The basic design goal of the internet was to replace the circuit-switched PSTN with a new packet-switched network. Unlike circuit-switching, where remember, a whole wire pair is dedicated to my uncle’s slurring, packet-switching takes advantage of digital communications technology’s ability to be instantly re-routed. All communication on the internet is, invisibly to you, broken into a very large number of very small pieces of information called packets before it is sent on its way. And for the benefit of those readers who have remained awake thus far, let us merely say that packets, unlike circuits, can and do flow around the burned-out husk of St. Louis because they can find their own way around. In packet switching, there’s no single circuit (or group of circuits) restricting flow of information. Packets are pretty cool, they brought you this page, they didn’t come to you in order, and they took a whole bunch of different routes to get to you. Packets rule, circuits suck.

So now you can imagine my nerdly shock when I checked out Nate Anderson’s piece in Ars Technica about the next-generation internet, named Internet2. Like our internet once was, Internet2 is found only on campuses, linking about 200 universities together at serious speeds.

Guess what Internet2’s newest feature is? Circuits.

The main network remains IP-based and connects more than 200 universities, in addition to limited connections to government and industry facilities. Each network segment now features a set of 10 10Gbps links, each running on a separate wavelength of light, for a total of 100Gbps of bandwidth. And that’s only the start; Internet2 says it can scale each segment to handle up to 100 wavelengths in the future. That’s… a lot of star charts.

Most intriguing is the network’s new Dynamic Circuit Network feature, which will allow researchers to set up dedicated, 10Gbps point-to-point connections across the network for short-term data transfer. The service will go live in January 2008, but it already works. In a demonstration today, Dr. Carl Lundstedt, of the University of Nebraska-Lincoln, set up a connection between his school and the Fermilab research park in Batavia, Illinois. With bandwidth provisioned, Lundstedt then transferred one-third of a terabyte of data between the two places. It took five minutes.

And you thought rock and roll was the only arena where yesterday’s discredited approaches show up in new packages.


2 Responses to “Internet 2: Electric Boogaloo”

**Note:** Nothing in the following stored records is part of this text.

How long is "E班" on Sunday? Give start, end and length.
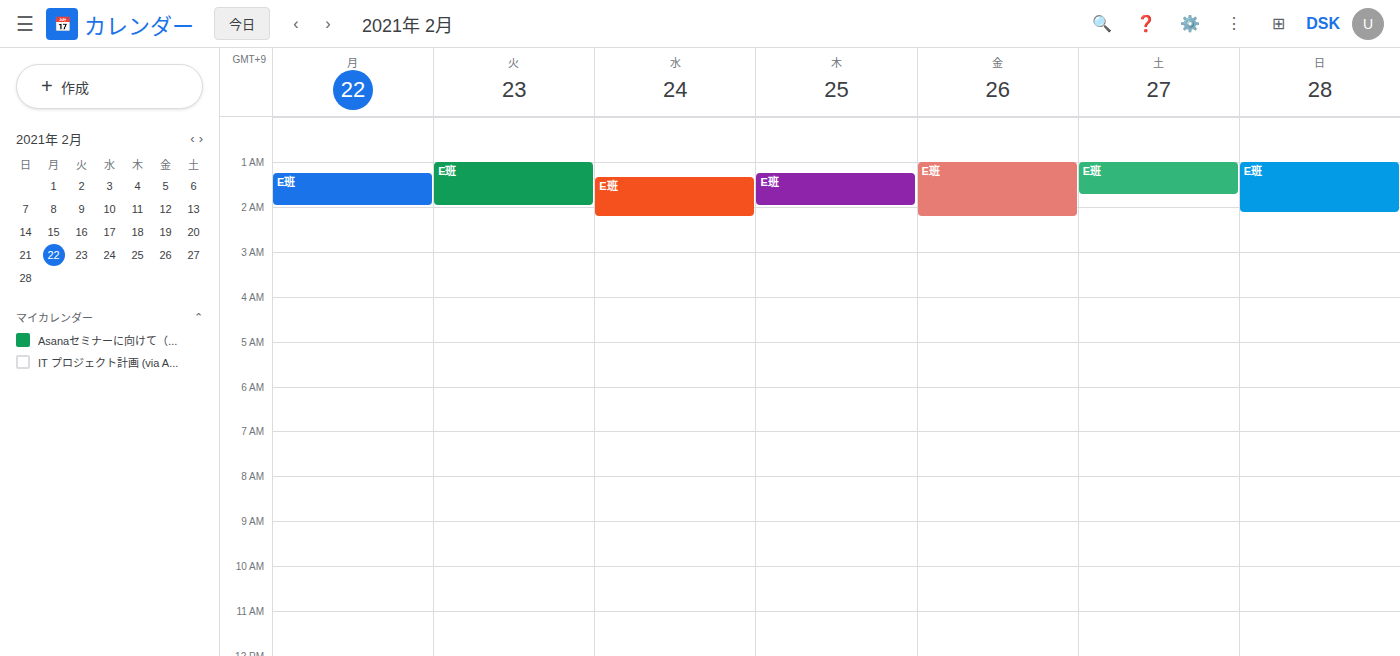
01:00 to 02:10, 1 hour 10 minutes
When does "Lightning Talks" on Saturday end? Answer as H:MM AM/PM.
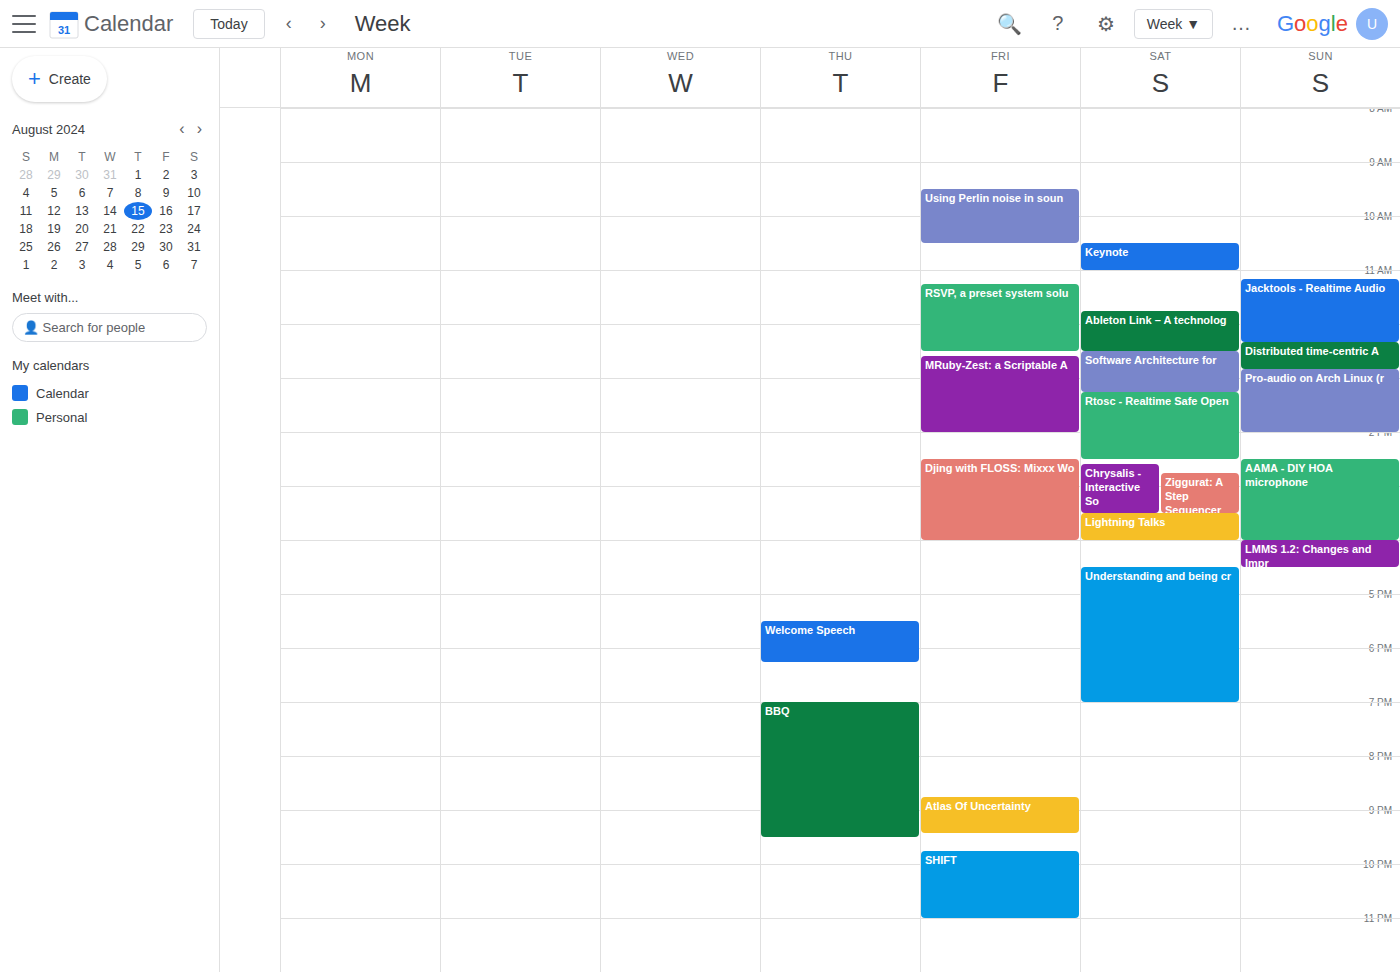
4:00 PM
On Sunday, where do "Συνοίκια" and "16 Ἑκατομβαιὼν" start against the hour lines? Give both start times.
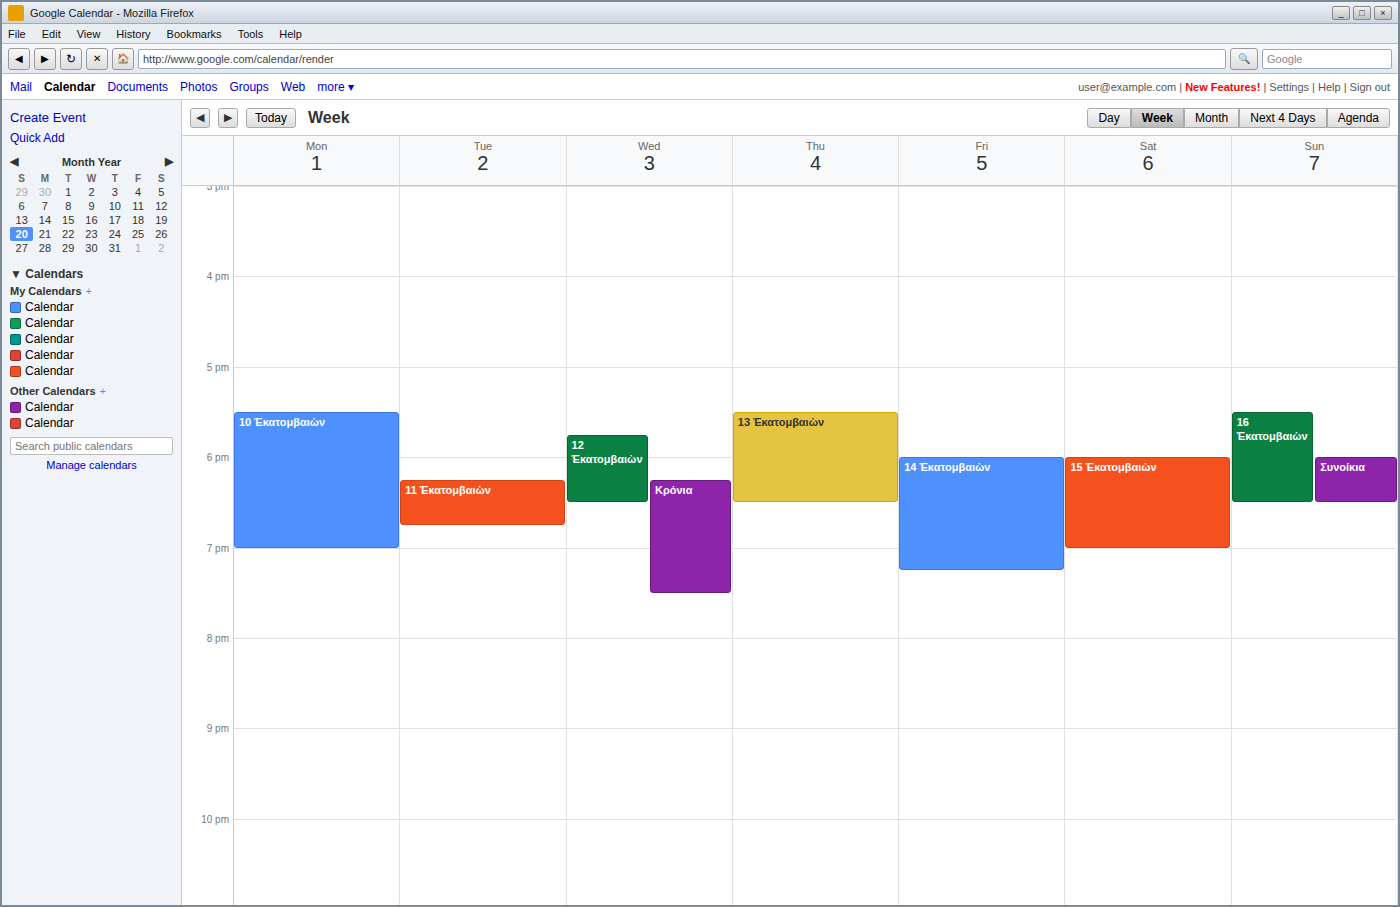
"Συνοίκια": 6:00 PM, exactly on the 6 PM line. "16 Ἑκατομβαιὼν": 5:30 PM, halfway between the 5 PM and 6 PM lines.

  1. November 19, 2007 at 11:31 am

    Internet2 is everything but a step back. Just recently an upgrade was completed that increased operational speeds from 2 Gb/s (gigabits per second) to 10 Gb/s. “Circuit-switching” technology isn’t all bad and packet switching technology isn’t all good. Like a hammer and a screw driver each has advantages and disadvantages depending on what needs to be accomplished. As for handling mass emergencies in a circuit-switched environment, the Government Emergency Telecommunications Service (GETS) successfully demonstrated during the 9/11 event in New York City that when the PSTN is congested and call completion probability has significantly decreased that first responders were able to reliably depend on the system thanks to ANSI T1.631 High Probability of Completion capabilities.

    Remember also “circuit-switching” in Internet2 is not circuit-switching like the PSTN; it is Wavelength Division Multiplexing (WDM). The two are similar conceptually but not operationally.

    The purpose of Internet2 is to enable “research and development” of new applications that have requirements beyond those that the Internet can support. Applications such as grid computing. Also, remember that within Internet2 packet-switching isn’t replaced by “circuit-switching” but instead applications can negotiate either packet or circuit switching. If research demonstrates that applications don’t need “circuit-switching” then that capability will be available but not used.

  2. November 19, 2007 at 6:29 pm

    Jason:

    Thanks much for your comment and thanks much for telling me about ANSI T1.631 – I had not heard of it.

    I didn’t set out to call I2’s circuits a step backwards applications-wise – I basically ran with the truth that concept-wise – superficially – it is one of those “what’s old is new again” re-appearances that some technologies seem to always go through.